▼

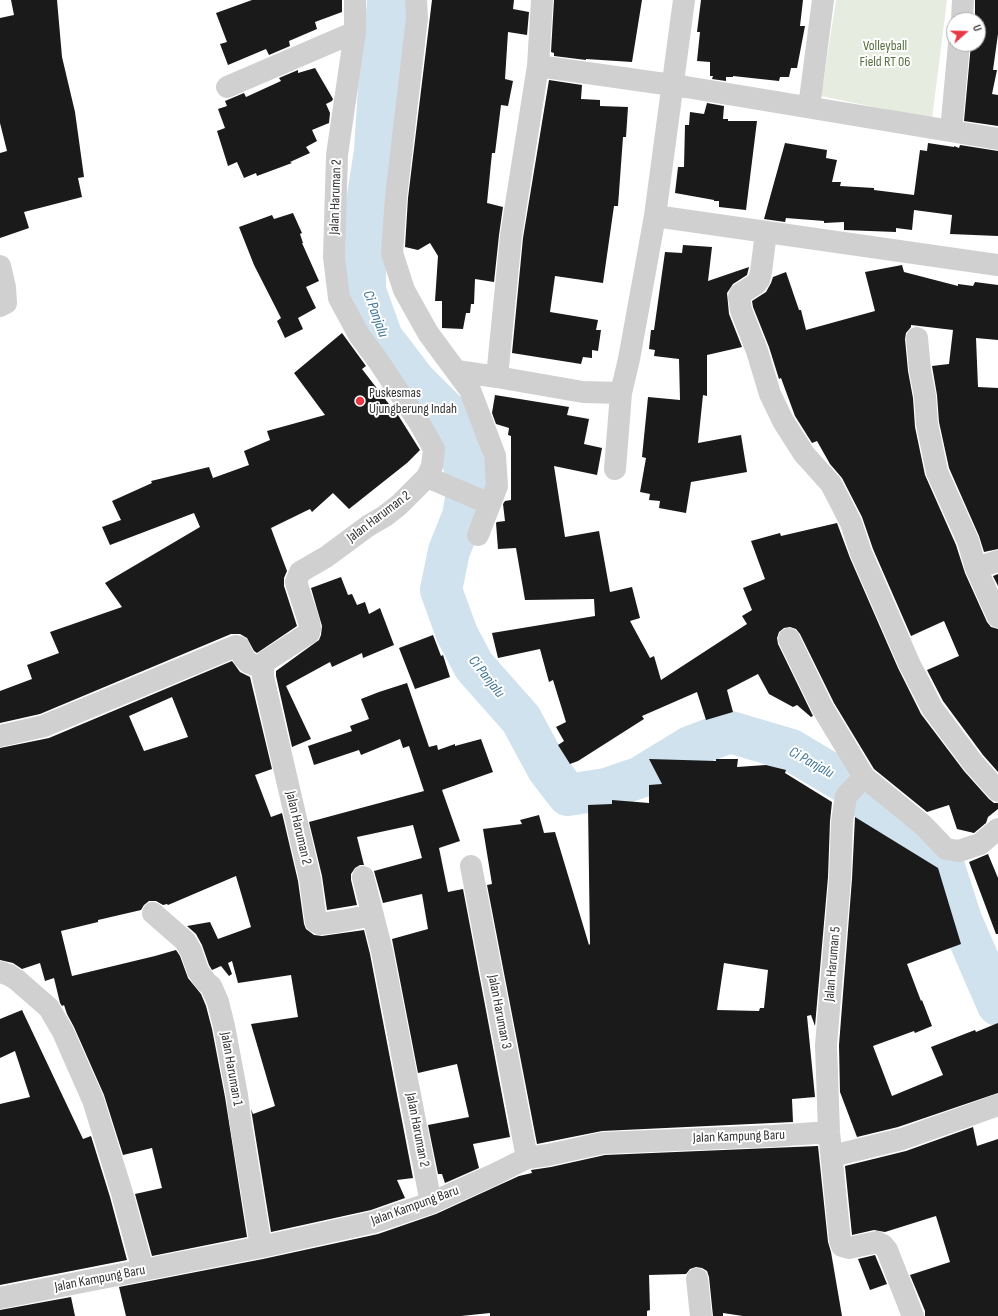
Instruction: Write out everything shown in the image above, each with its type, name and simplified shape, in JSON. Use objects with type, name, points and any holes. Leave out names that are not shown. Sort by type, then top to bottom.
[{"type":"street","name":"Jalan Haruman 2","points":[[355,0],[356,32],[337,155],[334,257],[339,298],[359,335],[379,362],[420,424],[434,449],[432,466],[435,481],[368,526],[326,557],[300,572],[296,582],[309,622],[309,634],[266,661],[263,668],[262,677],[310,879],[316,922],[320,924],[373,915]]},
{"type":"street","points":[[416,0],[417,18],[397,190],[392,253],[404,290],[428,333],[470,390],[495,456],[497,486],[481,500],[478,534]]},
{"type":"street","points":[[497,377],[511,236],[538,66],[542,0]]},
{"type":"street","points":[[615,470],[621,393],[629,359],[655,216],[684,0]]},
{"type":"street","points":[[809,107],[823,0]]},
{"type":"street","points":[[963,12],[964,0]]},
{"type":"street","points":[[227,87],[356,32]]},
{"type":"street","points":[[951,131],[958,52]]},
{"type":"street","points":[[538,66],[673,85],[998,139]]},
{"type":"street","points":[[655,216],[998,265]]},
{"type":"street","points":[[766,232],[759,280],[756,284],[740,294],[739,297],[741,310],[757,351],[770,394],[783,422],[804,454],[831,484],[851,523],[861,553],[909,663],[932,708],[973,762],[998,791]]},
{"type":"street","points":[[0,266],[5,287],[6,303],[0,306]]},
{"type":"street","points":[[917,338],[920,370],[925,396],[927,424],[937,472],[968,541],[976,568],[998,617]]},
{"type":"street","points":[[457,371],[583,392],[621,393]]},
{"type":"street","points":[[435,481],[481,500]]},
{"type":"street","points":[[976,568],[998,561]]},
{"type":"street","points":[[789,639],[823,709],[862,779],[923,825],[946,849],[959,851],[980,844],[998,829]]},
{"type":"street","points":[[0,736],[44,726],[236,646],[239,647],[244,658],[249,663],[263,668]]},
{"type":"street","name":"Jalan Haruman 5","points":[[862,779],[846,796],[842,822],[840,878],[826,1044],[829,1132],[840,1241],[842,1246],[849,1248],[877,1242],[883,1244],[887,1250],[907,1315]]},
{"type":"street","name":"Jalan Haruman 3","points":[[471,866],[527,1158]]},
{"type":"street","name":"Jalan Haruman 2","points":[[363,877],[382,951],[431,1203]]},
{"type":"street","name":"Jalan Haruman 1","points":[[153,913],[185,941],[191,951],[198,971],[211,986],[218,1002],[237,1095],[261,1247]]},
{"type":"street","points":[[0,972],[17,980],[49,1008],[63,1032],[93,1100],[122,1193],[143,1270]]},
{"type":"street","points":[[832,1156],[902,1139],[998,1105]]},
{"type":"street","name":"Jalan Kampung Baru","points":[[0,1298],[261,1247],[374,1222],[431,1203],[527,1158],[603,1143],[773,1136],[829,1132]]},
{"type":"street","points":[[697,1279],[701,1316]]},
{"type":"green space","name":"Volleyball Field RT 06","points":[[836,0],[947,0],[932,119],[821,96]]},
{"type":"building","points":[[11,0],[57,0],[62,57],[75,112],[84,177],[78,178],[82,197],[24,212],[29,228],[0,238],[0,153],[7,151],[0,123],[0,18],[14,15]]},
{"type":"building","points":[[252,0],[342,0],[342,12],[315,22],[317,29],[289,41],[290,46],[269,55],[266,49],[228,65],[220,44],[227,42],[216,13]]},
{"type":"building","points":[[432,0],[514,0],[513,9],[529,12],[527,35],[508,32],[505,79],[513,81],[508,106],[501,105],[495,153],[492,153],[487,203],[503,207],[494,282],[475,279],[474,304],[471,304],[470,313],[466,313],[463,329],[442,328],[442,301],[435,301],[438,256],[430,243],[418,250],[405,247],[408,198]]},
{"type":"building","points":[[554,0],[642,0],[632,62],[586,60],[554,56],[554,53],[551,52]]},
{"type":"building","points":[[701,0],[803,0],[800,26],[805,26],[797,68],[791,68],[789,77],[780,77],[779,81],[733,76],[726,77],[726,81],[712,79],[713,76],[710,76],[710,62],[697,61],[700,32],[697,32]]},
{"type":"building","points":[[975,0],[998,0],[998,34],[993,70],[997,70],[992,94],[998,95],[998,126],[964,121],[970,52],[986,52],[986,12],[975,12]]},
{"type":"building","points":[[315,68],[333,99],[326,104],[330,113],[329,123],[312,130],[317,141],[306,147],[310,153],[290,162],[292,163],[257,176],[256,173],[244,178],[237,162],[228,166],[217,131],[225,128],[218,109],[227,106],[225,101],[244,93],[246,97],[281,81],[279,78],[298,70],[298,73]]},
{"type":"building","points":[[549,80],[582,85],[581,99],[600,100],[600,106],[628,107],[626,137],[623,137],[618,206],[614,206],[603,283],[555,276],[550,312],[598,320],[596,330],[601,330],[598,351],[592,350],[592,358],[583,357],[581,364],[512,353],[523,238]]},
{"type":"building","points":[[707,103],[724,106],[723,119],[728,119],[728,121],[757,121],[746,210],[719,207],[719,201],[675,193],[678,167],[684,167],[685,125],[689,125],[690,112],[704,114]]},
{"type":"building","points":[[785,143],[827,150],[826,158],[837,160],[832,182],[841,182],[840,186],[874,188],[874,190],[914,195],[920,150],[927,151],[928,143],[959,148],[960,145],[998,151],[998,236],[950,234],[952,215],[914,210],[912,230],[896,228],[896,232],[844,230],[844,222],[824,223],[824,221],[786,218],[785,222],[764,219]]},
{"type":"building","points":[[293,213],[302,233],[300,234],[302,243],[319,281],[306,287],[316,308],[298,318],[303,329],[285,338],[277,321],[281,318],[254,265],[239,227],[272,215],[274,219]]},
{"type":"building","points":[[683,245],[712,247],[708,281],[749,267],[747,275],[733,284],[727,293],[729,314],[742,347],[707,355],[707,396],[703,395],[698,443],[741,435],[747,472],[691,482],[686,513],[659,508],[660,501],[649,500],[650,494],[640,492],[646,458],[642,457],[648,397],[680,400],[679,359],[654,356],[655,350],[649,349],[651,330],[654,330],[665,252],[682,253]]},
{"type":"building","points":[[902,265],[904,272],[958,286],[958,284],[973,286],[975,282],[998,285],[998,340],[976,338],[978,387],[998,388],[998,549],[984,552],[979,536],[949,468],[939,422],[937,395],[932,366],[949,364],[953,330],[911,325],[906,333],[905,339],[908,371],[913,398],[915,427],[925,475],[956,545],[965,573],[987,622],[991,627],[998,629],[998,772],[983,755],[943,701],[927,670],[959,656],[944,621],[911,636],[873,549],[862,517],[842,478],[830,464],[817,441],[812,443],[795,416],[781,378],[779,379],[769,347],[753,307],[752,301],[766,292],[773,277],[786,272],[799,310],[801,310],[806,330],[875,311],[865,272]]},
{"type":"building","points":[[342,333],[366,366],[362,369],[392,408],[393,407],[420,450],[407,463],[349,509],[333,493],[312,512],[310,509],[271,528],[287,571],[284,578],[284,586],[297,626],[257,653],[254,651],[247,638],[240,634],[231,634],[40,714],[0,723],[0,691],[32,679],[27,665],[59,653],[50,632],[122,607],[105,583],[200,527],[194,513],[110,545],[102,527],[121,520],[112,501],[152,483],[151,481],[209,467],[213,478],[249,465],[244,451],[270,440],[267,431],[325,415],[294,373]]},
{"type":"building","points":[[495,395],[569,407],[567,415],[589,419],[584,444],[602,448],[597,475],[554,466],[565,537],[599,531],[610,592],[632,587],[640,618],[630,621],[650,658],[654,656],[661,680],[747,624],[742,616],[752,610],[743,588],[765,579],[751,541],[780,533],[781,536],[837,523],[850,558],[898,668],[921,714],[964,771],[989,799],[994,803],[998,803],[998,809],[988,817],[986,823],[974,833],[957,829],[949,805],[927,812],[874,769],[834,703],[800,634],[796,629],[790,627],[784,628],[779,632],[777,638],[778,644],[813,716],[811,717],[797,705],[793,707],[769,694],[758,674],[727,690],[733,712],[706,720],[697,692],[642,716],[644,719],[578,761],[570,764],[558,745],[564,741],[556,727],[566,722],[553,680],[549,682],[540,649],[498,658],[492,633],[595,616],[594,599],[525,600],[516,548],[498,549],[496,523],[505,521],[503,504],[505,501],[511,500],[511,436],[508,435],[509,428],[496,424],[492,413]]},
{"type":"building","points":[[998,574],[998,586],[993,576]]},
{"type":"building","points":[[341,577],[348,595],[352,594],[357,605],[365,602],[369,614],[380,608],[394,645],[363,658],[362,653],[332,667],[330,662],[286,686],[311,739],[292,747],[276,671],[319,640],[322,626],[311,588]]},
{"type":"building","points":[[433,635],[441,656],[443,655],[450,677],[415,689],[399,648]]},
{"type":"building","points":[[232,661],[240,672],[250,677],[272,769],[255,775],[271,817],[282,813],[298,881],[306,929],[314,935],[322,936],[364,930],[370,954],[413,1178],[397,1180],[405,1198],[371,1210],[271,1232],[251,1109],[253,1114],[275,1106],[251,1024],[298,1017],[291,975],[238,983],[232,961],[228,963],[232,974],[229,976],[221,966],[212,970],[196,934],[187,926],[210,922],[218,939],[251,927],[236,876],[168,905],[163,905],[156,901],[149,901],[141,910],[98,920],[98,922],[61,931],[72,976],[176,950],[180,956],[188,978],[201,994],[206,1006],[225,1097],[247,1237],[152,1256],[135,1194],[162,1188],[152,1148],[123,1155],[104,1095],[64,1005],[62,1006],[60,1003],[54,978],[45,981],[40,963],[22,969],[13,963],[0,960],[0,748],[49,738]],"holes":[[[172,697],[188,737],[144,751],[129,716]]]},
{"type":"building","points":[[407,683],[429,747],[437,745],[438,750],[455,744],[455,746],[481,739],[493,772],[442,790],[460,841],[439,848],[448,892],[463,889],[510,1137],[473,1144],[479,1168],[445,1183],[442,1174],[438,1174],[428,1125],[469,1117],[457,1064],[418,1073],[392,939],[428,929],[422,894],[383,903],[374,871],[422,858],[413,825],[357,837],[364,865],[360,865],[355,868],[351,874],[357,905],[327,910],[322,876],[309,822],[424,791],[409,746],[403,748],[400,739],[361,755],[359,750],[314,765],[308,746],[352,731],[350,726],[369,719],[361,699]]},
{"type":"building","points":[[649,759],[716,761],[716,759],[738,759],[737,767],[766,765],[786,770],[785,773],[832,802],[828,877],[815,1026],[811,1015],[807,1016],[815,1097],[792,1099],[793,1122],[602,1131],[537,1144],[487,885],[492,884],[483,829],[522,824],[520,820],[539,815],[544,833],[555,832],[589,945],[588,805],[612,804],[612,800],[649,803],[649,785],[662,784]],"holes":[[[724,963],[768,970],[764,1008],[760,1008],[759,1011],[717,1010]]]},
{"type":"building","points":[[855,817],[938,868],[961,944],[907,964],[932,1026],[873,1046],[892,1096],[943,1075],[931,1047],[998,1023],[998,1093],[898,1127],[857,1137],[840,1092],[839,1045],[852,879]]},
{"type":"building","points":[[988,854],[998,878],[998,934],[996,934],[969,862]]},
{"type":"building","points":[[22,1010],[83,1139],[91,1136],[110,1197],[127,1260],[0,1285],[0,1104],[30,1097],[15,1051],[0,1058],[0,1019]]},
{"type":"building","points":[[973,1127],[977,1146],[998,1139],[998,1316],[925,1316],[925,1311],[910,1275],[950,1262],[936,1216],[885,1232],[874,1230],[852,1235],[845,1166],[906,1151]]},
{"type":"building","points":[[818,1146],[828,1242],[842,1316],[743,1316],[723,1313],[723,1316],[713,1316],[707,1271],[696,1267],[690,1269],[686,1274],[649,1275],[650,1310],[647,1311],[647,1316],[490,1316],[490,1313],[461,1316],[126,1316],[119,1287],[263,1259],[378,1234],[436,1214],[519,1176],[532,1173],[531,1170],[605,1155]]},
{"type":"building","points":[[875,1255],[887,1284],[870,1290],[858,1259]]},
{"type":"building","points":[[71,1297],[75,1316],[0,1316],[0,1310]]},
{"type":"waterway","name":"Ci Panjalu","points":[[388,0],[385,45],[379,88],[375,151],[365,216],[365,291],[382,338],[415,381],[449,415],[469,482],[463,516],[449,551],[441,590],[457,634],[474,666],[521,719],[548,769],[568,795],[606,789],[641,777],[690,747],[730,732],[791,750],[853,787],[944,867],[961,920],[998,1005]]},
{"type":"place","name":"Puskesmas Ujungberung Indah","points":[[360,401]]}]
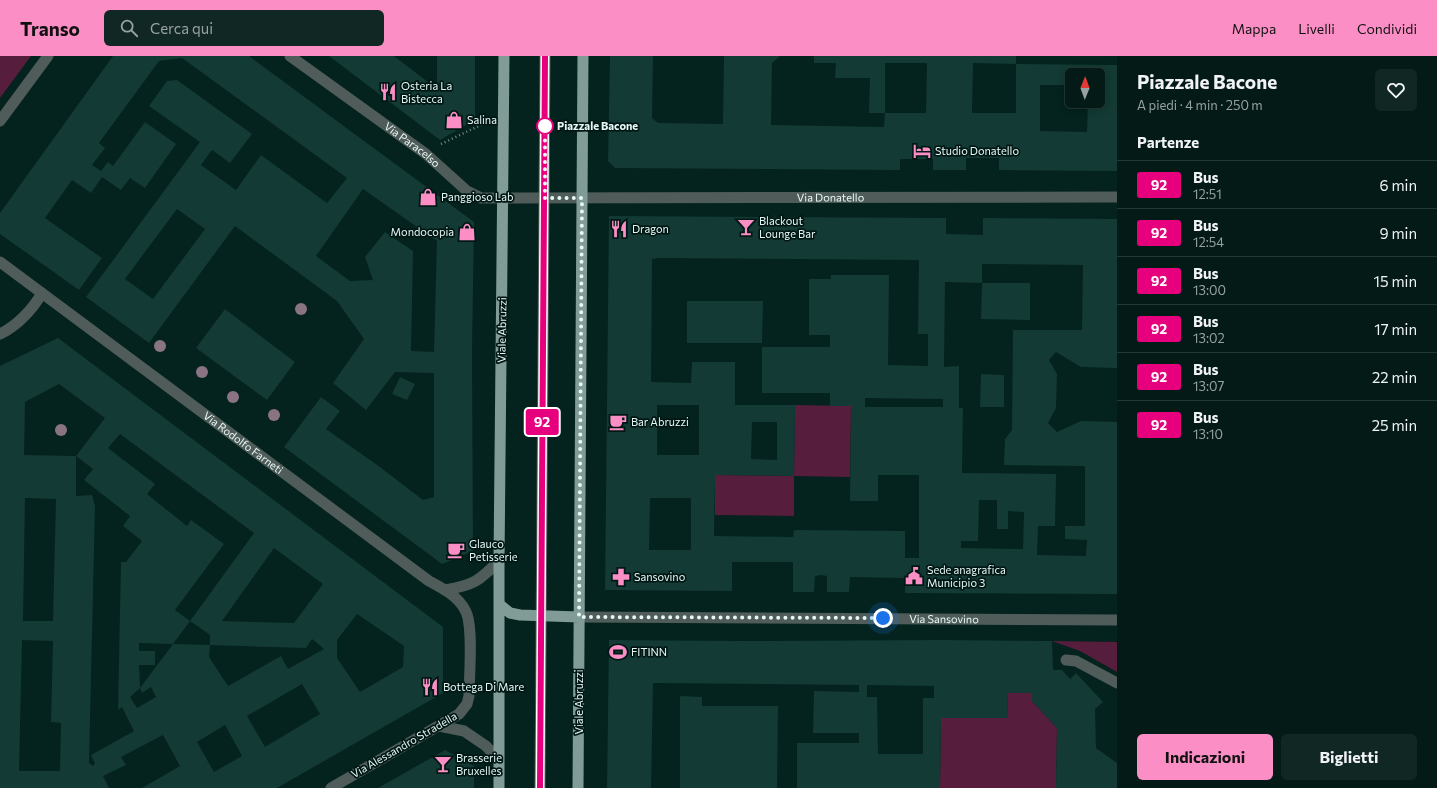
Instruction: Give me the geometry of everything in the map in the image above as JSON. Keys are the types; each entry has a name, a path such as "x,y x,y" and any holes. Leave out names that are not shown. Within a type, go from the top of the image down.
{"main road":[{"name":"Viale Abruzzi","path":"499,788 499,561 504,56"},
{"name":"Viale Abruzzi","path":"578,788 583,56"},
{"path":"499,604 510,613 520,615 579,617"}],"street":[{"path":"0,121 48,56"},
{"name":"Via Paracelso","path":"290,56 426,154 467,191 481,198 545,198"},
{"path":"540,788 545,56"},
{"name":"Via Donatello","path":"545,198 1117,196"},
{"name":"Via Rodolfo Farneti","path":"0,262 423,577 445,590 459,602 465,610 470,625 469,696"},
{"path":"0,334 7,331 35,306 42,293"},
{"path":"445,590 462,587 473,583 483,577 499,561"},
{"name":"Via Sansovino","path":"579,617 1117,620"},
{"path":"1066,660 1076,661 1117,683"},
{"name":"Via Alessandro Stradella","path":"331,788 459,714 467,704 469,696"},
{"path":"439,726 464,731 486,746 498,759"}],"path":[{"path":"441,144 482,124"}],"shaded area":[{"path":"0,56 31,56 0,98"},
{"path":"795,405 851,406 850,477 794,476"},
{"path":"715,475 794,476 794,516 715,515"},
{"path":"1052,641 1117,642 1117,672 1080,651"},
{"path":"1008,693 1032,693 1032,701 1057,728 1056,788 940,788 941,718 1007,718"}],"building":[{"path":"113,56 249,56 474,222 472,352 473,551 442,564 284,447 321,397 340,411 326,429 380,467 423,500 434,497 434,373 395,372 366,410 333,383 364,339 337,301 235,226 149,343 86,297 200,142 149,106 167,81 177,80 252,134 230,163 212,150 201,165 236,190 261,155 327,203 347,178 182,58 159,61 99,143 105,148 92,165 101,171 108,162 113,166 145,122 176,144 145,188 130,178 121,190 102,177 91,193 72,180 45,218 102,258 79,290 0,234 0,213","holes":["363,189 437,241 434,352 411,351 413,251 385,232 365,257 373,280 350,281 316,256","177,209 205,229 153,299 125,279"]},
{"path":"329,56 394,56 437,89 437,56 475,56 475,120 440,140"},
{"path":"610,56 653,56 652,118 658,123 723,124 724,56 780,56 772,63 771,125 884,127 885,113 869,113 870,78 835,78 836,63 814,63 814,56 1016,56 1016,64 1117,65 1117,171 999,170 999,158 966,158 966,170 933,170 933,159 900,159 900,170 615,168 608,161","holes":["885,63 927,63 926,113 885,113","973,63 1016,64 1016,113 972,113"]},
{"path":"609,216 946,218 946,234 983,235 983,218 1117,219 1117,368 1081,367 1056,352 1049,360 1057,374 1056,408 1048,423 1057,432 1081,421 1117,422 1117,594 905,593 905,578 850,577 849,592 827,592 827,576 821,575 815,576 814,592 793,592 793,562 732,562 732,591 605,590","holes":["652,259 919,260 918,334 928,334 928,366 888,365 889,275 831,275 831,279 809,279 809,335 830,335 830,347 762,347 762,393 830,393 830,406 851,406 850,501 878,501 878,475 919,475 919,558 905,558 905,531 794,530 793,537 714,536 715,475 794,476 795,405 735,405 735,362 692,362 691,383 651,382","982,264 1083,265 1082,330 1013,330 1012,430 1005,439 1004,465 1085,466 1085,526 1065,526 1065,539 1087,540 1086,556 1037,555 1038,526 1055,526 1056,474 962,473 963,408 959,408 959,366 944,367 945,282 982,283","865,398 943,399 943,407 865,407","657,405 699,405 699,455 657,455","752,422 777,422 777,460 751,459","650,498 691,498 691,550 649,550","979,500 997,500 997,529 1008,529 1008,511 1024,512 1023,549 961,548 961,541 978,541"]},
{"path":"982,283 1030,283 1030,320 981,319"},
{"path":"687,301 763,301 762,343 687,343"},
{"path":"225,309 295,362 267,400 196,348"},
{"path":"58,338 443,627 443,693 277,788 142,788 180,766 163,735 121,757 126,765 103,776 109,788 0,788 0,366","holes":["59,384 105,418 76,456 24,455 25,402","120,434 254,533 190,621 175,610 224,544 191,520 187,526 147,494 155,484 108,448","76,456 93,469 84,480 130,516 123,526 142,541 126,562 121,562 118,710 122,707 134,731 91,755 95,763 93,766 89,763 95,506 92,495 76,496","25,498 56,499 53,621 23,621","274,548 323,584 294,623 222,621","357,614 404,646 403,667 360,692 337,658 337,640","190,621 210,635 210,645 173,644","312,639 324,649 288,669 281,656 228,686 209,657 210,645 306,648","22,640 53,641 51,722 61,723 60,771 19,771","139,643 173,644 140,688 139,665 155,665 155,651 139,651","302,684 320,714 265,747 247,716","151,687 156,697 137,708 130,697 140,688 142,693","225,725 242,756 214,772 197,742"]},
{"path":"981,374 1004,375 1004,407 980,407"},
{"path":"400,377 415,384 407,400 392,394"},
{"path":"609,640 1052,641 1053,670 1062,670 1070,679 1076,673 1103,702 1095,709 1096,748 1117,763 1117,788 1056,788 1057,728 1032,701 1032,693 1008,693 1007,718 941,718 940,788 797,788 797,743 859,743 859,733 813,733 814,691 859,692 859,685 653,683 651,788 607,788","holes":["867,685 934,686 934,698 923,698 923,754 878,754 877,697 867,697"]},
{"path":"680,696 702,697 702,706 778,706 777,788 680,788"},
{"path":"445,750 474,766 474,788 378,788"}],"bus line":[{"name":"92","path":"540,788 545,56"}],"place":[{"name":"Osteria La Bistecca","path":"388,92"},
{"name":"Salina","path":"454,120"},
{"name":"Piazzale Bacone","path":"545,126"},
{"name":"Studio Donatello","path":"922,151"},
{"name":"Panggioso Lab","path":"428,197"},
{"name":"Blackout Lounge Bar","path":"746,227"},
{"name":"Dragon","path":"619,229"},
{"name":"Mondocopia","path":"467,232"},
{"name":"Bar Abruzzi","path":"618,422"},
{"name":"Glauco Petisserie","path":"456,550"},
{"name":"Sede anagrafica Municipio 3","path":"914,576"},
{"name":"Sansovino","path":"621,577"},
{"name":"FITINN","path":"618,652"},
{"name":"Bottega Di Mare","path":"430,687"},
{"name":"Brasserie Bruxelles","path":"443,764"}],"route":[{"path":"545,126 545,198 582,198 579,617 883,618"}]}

▲

### The problem
Would you copy every line of the entries in which "Donatello" appears?

### Task response
{"name":"Via Donatello","path":"545,198 1117,196"},
{"name":"Studio Donatello","path":"922,151"},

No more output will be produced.